New Obesity Drug Available Soon

Europeans will have a new option for treating their obesity shortly. The Committee for Medicinal Products For Human Use, or CHMP, gave Orexigen's Mysimba a positive recommendation.

Orexigen will have to wait for the European Commission to adopt the opinion in a few months before it can start selling Mysimba. Unlike the U.S., where the FDA often ignores its advisory committee's recommendations, the European Commission is just a rubber stamp on CHMPs opinion. There's been only one time that I know of when the European Commission didn't adopt a positive opinion, and that was due to new information coming to light between the CHMP recommendation and the European Commission's adoption of the decision.

Big dealThe drug is already approved in the U.S., where it goes by the brand name Contrave; but Europe could actually be more lucrative for Orexigen. Shares of the biotech were up less than 1% on Friday, but that's because the approval was widely expected after the company hinted that meetings with regulators were going really well. Shares are up 65% since the hint on the conference call.

In the U.S., Orexigen licensed the drug to Takeda Pharmaceutical, which pays Orexigen tiered double-digit royalties on sales. But Orexigen still owns all the rights to Mysimba in Europe, although management has said it plans to partner there, too. With an approval in hand, Orexigen should be able to get better terms than it got with Takeda, which was a pre-approval deal.

Takeda would be the most obvious partner. Considering the relatively strong launch so far, investors should be happy if Orexigen gives Takeda rights there, too. Part of Takeda's success likely has to do with its strong expertise in diabetes, which overlaps substantially with obesity.

In Europe, Mysimba won't have to compete with VIVUS' Qsymia, Arena Pharmaceuticals and Eisai's Belviq, and phentermine, a generic weight-loss drug, which are all approved in the U.S., but not in the EU.

Orexigen's was the last of the drugs to get approved in the U.S. because the FDA made Orexigen run a clinical trial to eliminate the possibility that Contrave caused heart problems. Ironically, that data may have helped it gain approval in the EU where regulators tend to be a little stricter on the safety issues.
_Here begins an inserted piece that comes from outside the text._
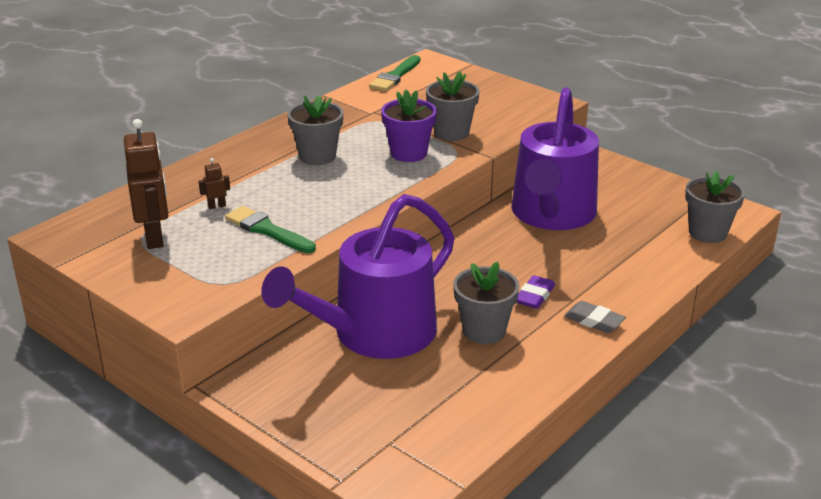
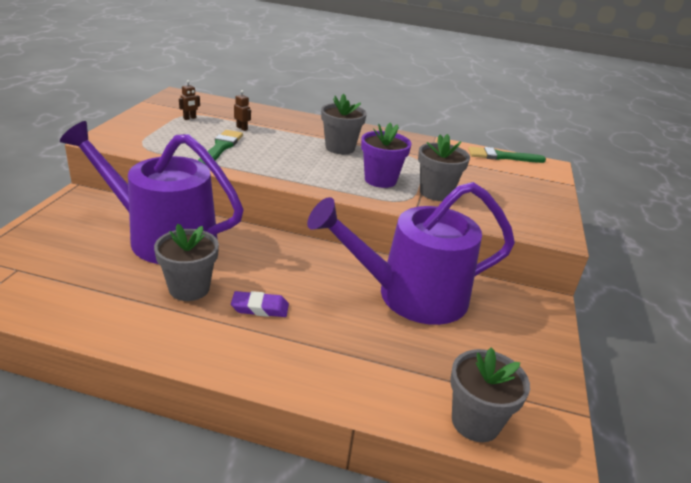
camera: 60 degrees right, 0 degrees up
(155, 238) = (190, 118): brown robot -> brown robot, size x0.44
(594, 321) = (235, 354): grey eraser -> none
The only prescription weight-loss drug that Mysimba will have to compete with in the EU is Xenical, but that shouldn't be much of a threat. The drug works by inhibiting the breakdown of fat that patients eat, which can cause problems at the other end, especially when patients slip up and eat fatty meals that contain more than the recommended 30% or less calories from fat. Side effects include oily rectal discharge. Ewww.
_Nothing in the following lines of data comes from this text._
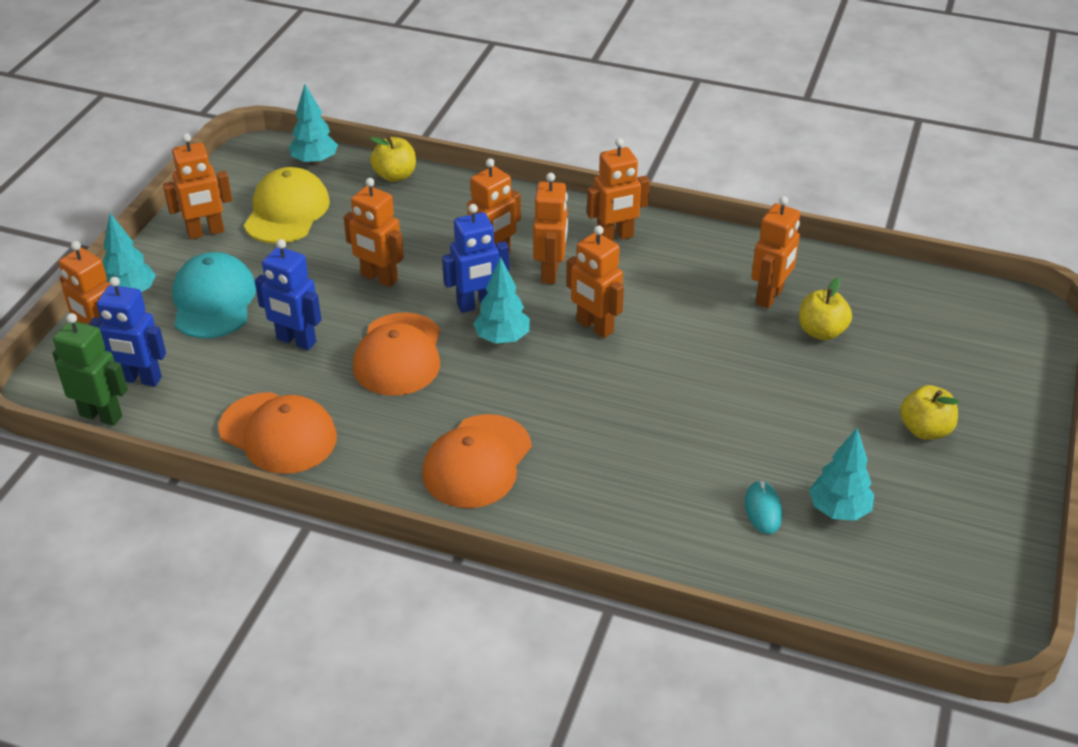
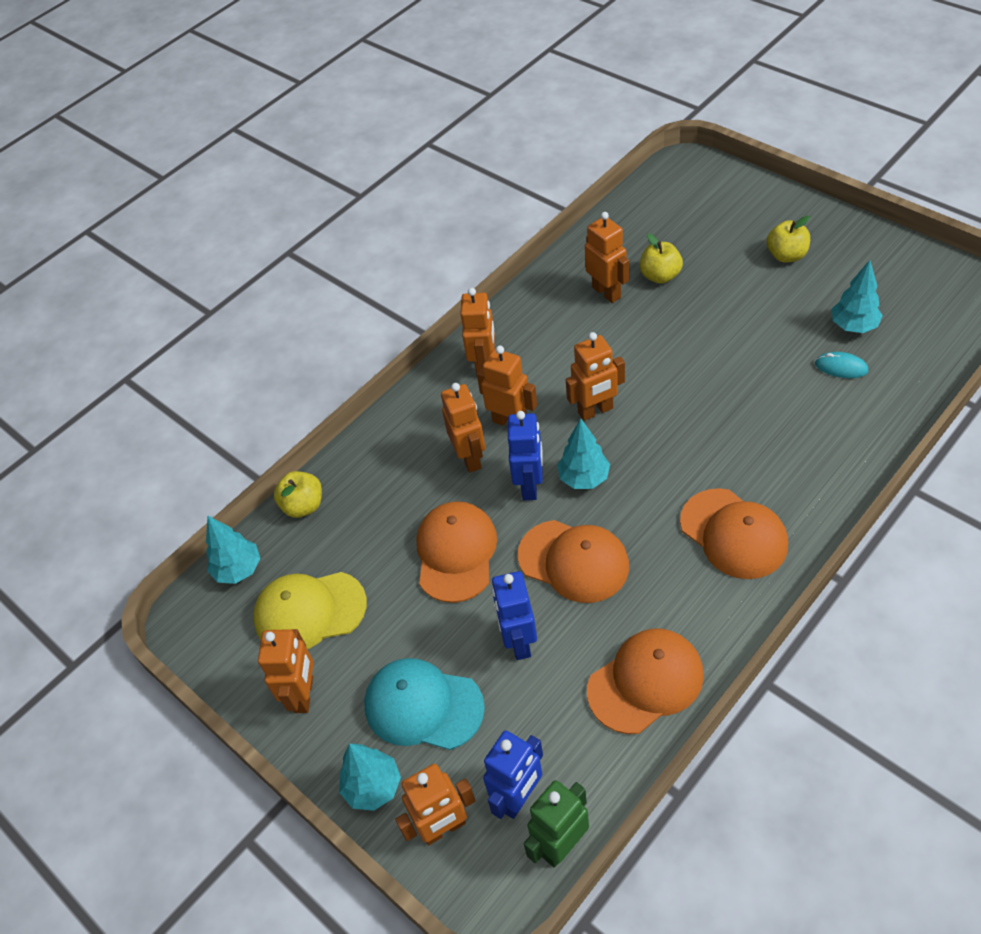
camera: 60 degrees left, 10 degrees up
(287, 211) = (309, 611): yellow cap -> yellow cap turned 45 degrees counterclockwise
(296, 341) = (519, 642): blue robot -> blue robot turned 120 degrees clockwise
(379, 278) = (456, 553): orange robot -> orange cap

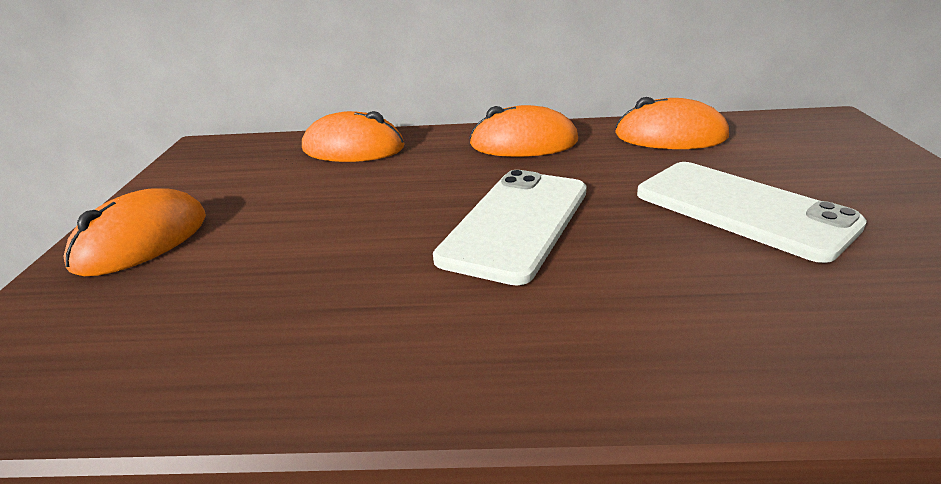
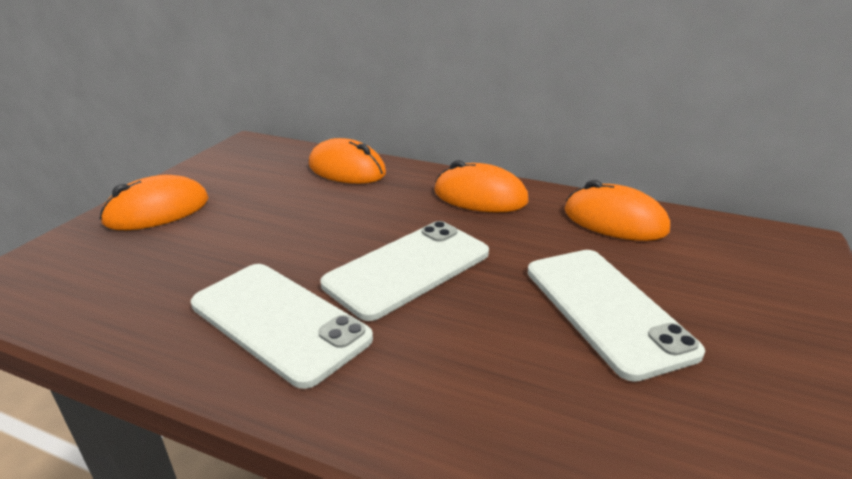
camera: 20 degrees right, 0 degrees up
(420, 314) = (279, 321): none -> white phone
It's been challenging for Takeda, VIVUS, and Eisai to get U.S. insurers to pay for their obesity medications. In Europe, Orexigen or its yet-to-be-named marketing partner might actually have an easier time getting national healthcare systems to pay for Mysimba. There are clear long-term benefits to losing weight, and one-payer systems tend to be longer-term thinkers because they know they'll reap the benefits of a healthier population. U.S. insurers can't think that way because they don't know whether the patient will have the same insurance when the benefits occur.